Before beginning modelling, it is important to identify the limitations and boundaries of available models, or models that can be created, how they can be applied and to which systems and situations.
When developing a model the following questions should be considered:
- What are the processes that the model is attempting to reproduce or include?
- What is the time scale for these processes?
- What is the spatial scale of these processes?
- How reliable will the results be?
- How will the results be used?
- Do the benefits of modelling outweigh the cost?
- Is an alternative means of assessment available?
 Types of model
There are a number of different kinds of model, including:
- Empirical: Relying on observed relationships in experimental data.

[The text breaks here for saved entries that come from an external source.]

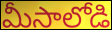
మీసాలోడి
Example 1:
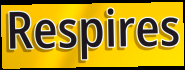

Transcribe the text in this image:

Respires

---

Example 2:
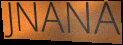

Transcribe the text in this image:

JNANA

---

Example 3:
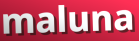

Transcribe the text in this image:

maluna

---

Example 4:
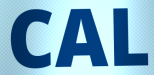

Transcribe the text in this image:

CAL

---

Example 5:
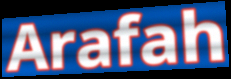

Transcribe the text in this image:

Arafah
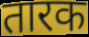
तारक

- Mechanistic: Including the underlying mechanisms and processes between the variables.
- Deterministic: Changes in model outputs are due to changes in model components, meaning that repeated tests under constant conditions will produce consistent results.
- Probabilistic: Utilising the entire range of input data to develop a probability distribution of model output rather than a single point value.

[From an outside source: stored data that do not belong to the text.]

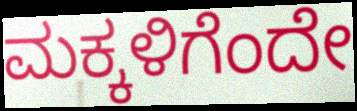
ಮಕ್ಕಳಿಗೆಂದೇ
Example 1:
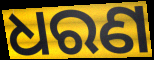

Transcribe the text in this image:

ଧରଣ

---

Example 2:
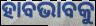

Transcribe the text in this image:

ହାବଭାବକୁ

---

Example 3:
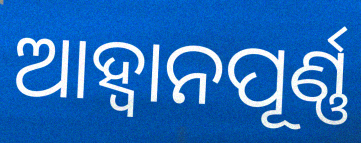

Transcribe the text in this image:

ଆହ୍ବାନପୂର୍ଣ୍ଣ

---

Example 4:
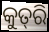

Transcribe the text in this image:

କୁତ୍‌ରି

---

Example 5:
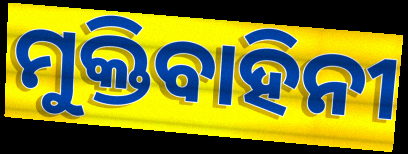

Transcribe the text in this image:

ମୁକ୍ତିବାହିନୀ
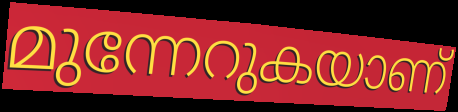
മുന്നേറുകയാണ്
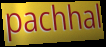
pachhal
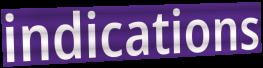
indications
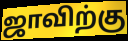
ஜாவிற்கு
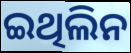
ଇଥିଲିନ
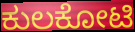
ಕುಲಕೋಟಿ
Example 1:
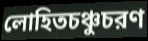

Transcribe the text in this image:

লোহিতচঞ্চুচরণ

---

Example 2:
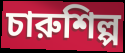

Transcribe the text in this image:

চারুশিল্প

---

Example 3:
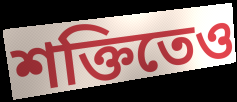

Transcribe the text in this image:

শক্তিতেও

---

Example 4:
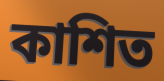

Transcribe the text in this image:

কাশিত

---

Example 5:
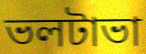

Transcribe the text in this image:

ভলটাভা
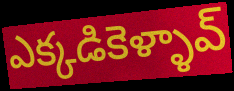
ఎక్కడికెళ్ళావ్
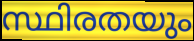
സ്ഥിരതയും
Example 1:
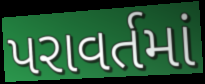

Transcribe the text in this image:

- Dynamic: Predict the way a system may change over time or space.
- Static: Predict the way a system may change as the value of an independent variable changes.
 Model life-cycle
The model life-cycle may include a number of stages.

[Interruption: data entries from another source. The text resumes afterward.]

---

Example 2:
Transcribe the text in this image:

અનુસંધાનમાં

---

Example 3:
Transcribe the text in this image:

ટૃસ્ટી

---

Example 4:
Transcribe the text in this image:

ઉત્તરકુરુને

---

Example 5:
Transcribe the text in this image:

- Determine the correct decision-related questions and establish the modelling objectives.
- Define the purpose of the modelling activity.
- Specify the context of the model application.
- Develop the conceptual model that reflects the underlying science of the included processes.
- Develop the mathematical representation of that science.
- Peer review.
- Formal testing to ensure the correct encoding of model expressions.
- Comparison with empirical data to test model outputs.
- Run the model and analyse the outputs.
Some of the indicators of data quality include:
 Model availability
Modelling complex systems has in the past been carried out by experts who have a sound understanding of the processes involved, and a good grasp of the sort of input data that is required and the outputs that are likely to be generated. In effect, the model would, to a certain extent, simply confirm what they already expected. If the model produced unexpected results, they would re-assess the inputs, the model and the outputs to understand why.
As computers have become increasingly powerful, more data has become available, and software developers have begun to give models more user-friendly front ends, and visually attractive outputs, modelling has become accessible to non-experts. Whilst this can be positive, in that it allows greater use of sophisticated analytical tools, it can also be very dangerous, as the inexperienced modeller is more likely to accept model outputs as 'facts' rather than simply a contributing part of a wider analytical process that should be regarded with healthy scepticism.